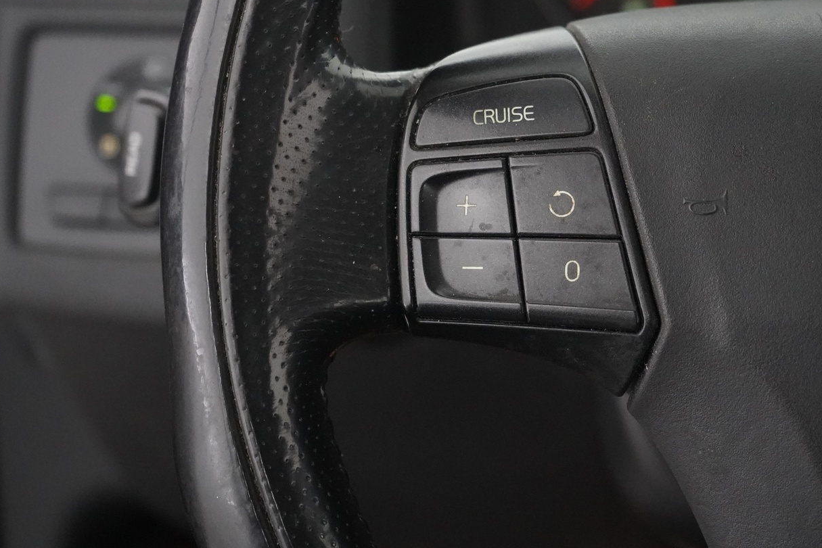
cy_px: 210
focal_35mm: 80
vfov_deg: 17.0
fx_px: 1827
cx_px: 516
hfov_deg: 25.3
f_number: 5
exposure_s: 1/60
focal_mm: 60
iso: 12800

• • • •

* [TO-DO ITEM]: Copy the listing over exactly, skipping the pictures it holds.

* [FINISHED EXERCISE]:
cy_px: 210
focal_35mm: 80
vfov_deg: 17.0
fx_px: 1827
cx_px: 516
hfov_deg: 25.3
f_number: 5
exposure_s: 1/60
focal_mm: 60
iso: 12800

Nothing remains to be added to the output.